The report, voted on this week, calls for European companies, who outsource production to countries outside the EU, be made responsible for checking that conditions in those factories meet OECD guidelines and international standards for human and social rights.
Ireland South MEP Clune has welcomed the report and said that cheap clothes come with a heavy price for those working in inhuman conditions in parts of Asia and that this report was a proportionate response that is designed to go some way to improving working conditions for factory workers.
The Rana Plaza tragedy drew attention to working conditions in the sector which remain bleak, particularly as the pressure increases on factories to produce ever cheaper clothes. The European Commission recently approved four new projects related to the garment sector, targeting in particular Bangladesh, Burkina Faso, Mali and Pakistan. These projects of around €45 million will contribute to improve sustainable business practices and working conditions in producing countries.
Clune says the global clothing trade is worth €2.86 trillion and employs more than 75 million people. Asia accounts for 58.4% of world clothing and textile exports, as it is very cheap to produce clothes there. More than 70% of EU imports of textiles and clothing come from Asia, with consumers often being unaware of the supply chain of these products.

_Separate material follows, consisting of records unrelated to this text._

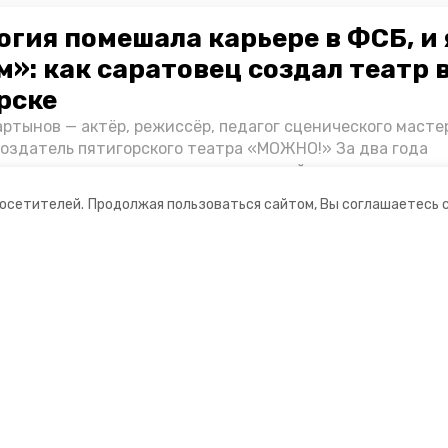
огия помешала карьере в ФСБ, и 
»: как саратовец создал театр 
рске
ртынов — актёр, режиссёр, педагог сценического масте
создатель пятигорского театра «МОЖНО!» За два года
ия театр выпустил восемь спектаклей, впереди — новые
л артистом, попал в Пятигорск и собрал труппу, режиссё
посетителей.
Продолжая пользоваться сайтом, Вы соглашаетесь 
нту «Портала Пятигорска».
ании
Ставропольское краевое
информационное агентство
нты
О компании
оцсетях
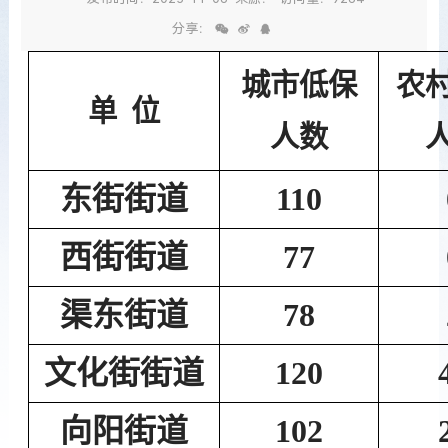
分享：
城市低保
农
单
位
人
数
东街
街道
110
西街
街道
77
渠东
街道
78
文化街
街道
120
向阳
街道
102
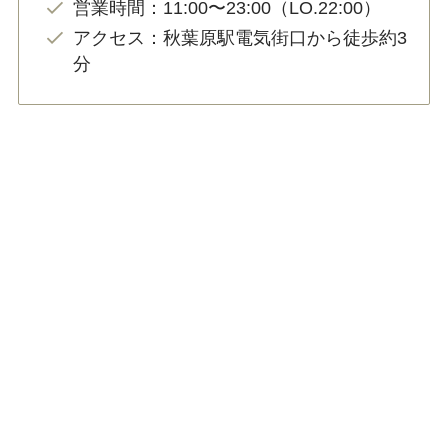
営業時間：11:00〜23:00（LO.22:00）
アクセス：秋葉原駅電気街口から徒歩約3
分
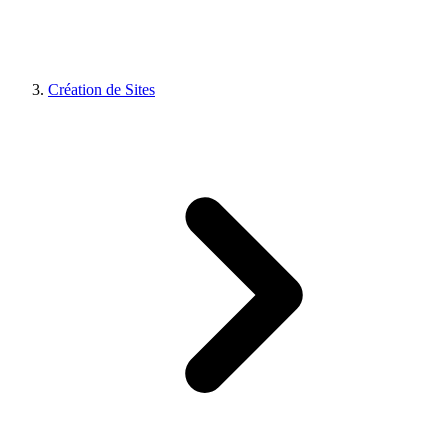
Création de Sites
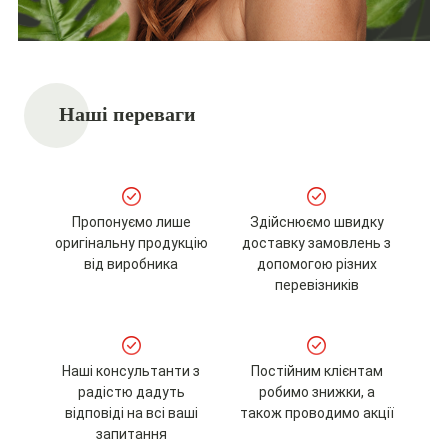
Наші переваги
Пропонуємо лише
Здійснюємо швидку
оригінальну продукцію
доставку замовлень з
від виробника
допомогою різних
перевізників
Наші консультанти з
Постійним клієнтам
радістю дадуть
робимо знижки, а
відповіді на всі ваші
також проводимо акції
запитання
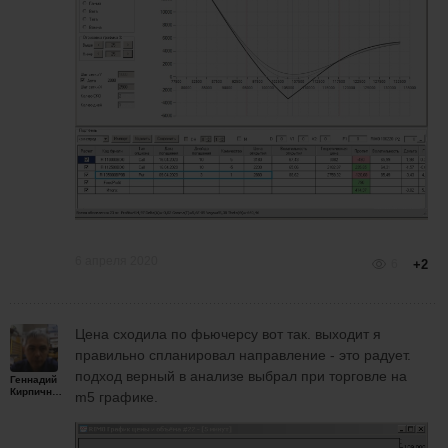
6 апреля 2020
6
+2
Цена сходила по фьючерсу вот так. выходит я
правильно спланировал направление - это радует.
подход верный в анализе выбрал при торговле на
Геннадий
Кирпичников
m5 графике.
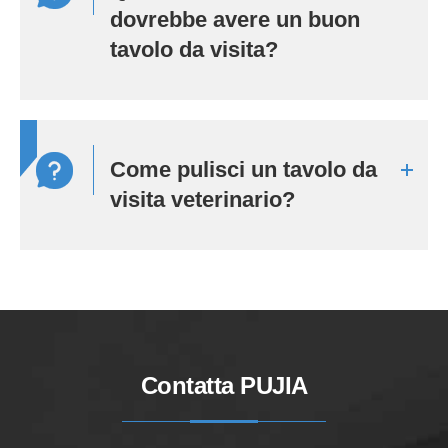
dovrebbe avere un buon
tavolo da visita?
Come pulisci un tavolo da
visita veterinario?
Contatta PUJIA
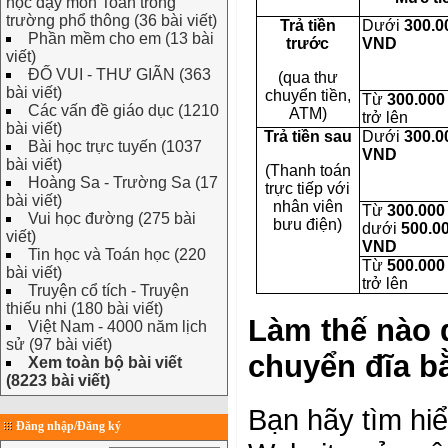
học dạy môn Toán trong
trường phổ thông (36 bài viết)
Trả tiền
Dưới
300.0
Phần mềm cho em (13 bài
trước
VND
viết)
ĐỐ VUI - THƯ GIÃN (363
(qua thư
bài viết)
chuyển tiền,
Từ
300.00
Các vấn đề giáo dục (1210
ATM)
trở lên
bài viết)
Trả tiền sau
Dưới
300.0
Bài học trực tuyến (1037
VND
bài viết)
(Thanh toán
Hoàng Sa - Trường Sa (17
trực tiếp với
bài viết)
nhân viên
Từ
300.00
Vui học đường (275 bài
bưu điện)
dưới
500.0
viết)
VND
Tin học và Toán học (220
Từ
500.00
bài viết)
trở lên
Truyện cổ tích - Truyện
thiếu nhi (180 bài viết)
Làm thế nào 
Việt Nam - 4000 năm lịch
sử (97 bài viết)
chuyển đĩa b
Xem toàn bộ bài viết
(8223 bài viết)
Bạn hãy tìm hi
Đăng nhập/Đăng ký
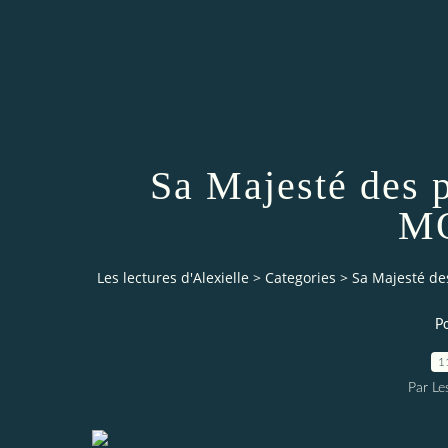
Sa Majesté des 
M
Les lectures d'Alexielle
>
Categories
>
Sa Majesté d
Po
1
Par Les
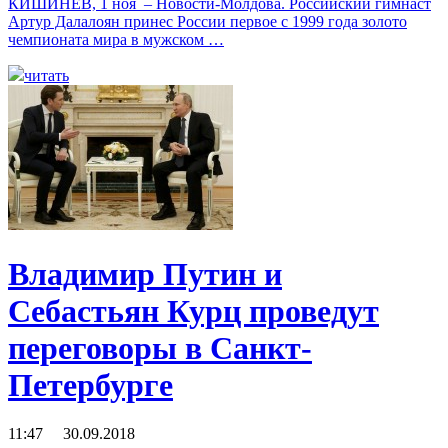
КИШИНЕВ, 1 ноя – Новости-Молдова. Российский гимнаст
Артур Далалоян принес России первое с 1999 года золото
чемпионата мира в мужском …
читать
Владимир Путин и
Себастьян Курц проведут
переговоры в Санкт-
Петербурге
11:47 30.09.2018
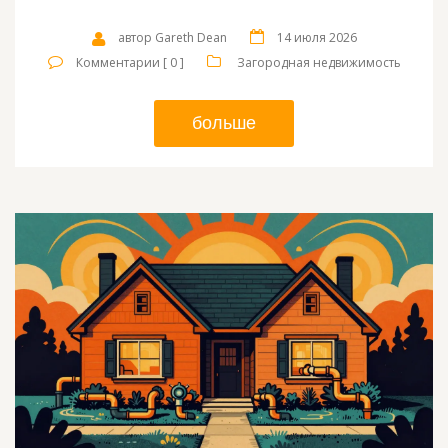
автор Gareth Dean
14 июля 2026
Комментарии [ 0 ]
Загородная недвижимость
больше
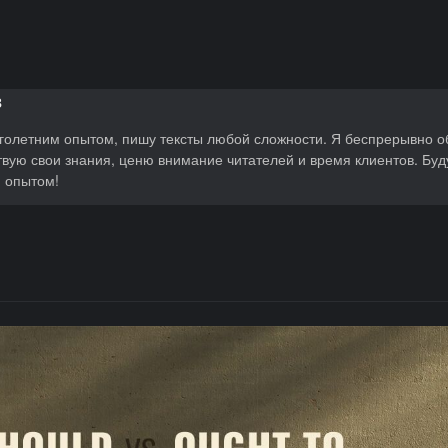
в
голетним опытом, пишу тексты любой сложности. Я беспрерывно о
вую свои знания, ценю внимание читателей и время клиентов. Буд
и опытом!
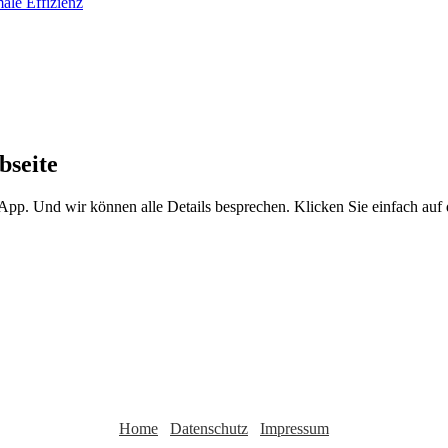
bseite
sApp. Und wir können alle Details besprechen. Klicken Sie einfach au
Home
Datenschutz
Impressum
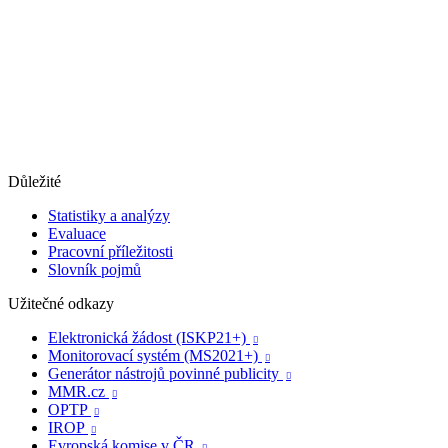
Důležité
Statistiky a analýzy
Evaluace
Pracovní příležitosti
Slovník pojmů
Užitečné odkazy
Elektronická žádost (ISKP21+)

Monitorovací systém (MS2021+)

Generátor nástrojů povinné publicity

MMR.cz

OPTP

IROP

Evropská komise v ČR

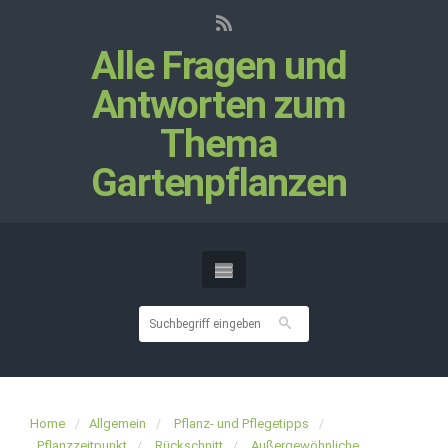
Alle Fragen und
Antworten zum
Thema
Gartenpflanzen
Home
Allgemein
Pflanz- und Pflegetipps
Pflanzzeitpunkt
Rückschnitt
Außergewöhnliche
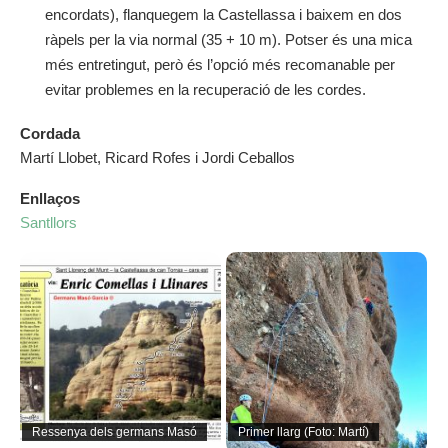
encordats), flanquegem la Castellassa i baixem en dos
ràpels per la via normal (35 + 10 m). Potser és una mica
més entretingut, però és l’opció més recomanable per
evitar problemes en la recuperació de les cordes.
Cordada
Martí Llobet, Ricard Rofes i Jordi Ceballos
Enllaços
Santllors
Ressenya dels germans Masó
Primer llarg (Foto: Martí)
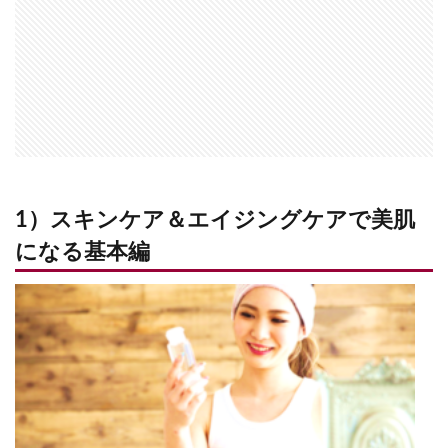
1）スキンケア＆エイジングケアで美肌
になる基本編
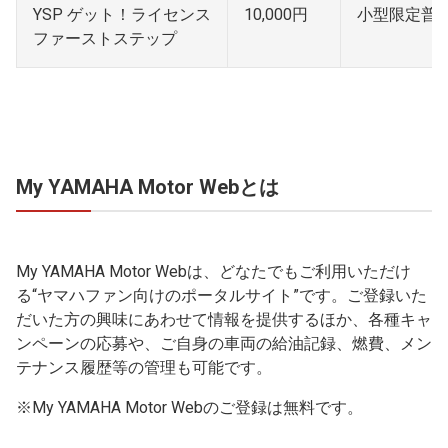
YSP ゲット！ライセンス
10,000円
小型限定普
ファーストステップ
My YAMAHA Motor Webとは
My YAMAHA Motor Webは、どなたでもご利用いただけ
る“ヤマハファン向けのポータルサイト”です。ご登録いた
だいた方の興味にあわせて情報を提供するほか、各種キャ
ンペーンの応募や、ご自身の車両の給油記録、燃費、メン
テナンス履歴等の管理も可能です。
※My YAMAHA Motor Webのご登録は無料です。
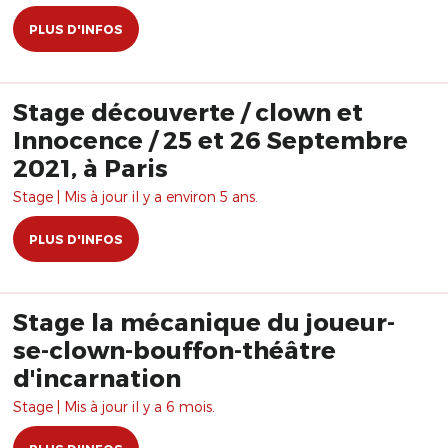
PLUS D'INFOS
Stage découverte / clown et
Innocence / 25 et 26 Septembre
2021, à Paris
Stage | Mis à jour il y a environ 5 ans.
PLUS D'INFOS
Stage la mécanique du joueur-
se-clown-bouffon-théâtre
d'incarnation
Stage | Mis à jour il y a 6 mois.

“Everyone loves a bargain but very often the true cost of your latest wardrobe addition is pitiful wages and inhuman condition for workers in countries like Bangladesh – a country where more than 1,100 workers were killed and 2,500 injured when the Rana Plaza workshop complex collapsed in 2013.
“We need to shine a light on the working conditions in the sector. This report puts the onus on European clothing companies to act responsibly and ethically when outsourcing production to countries outside the European Union. EU cloths retailers must ensure that the factories they use meet OECD guidelines and international standards for human and social rights.
“It’s unfortunate that we need to look at legislating for how businesses are meant to act, but it’s important to ensure respect for labour, human and social rights.
“The report also proposed other measures, such as incentives and special labels for textiles that are produced in a sustainable manner.”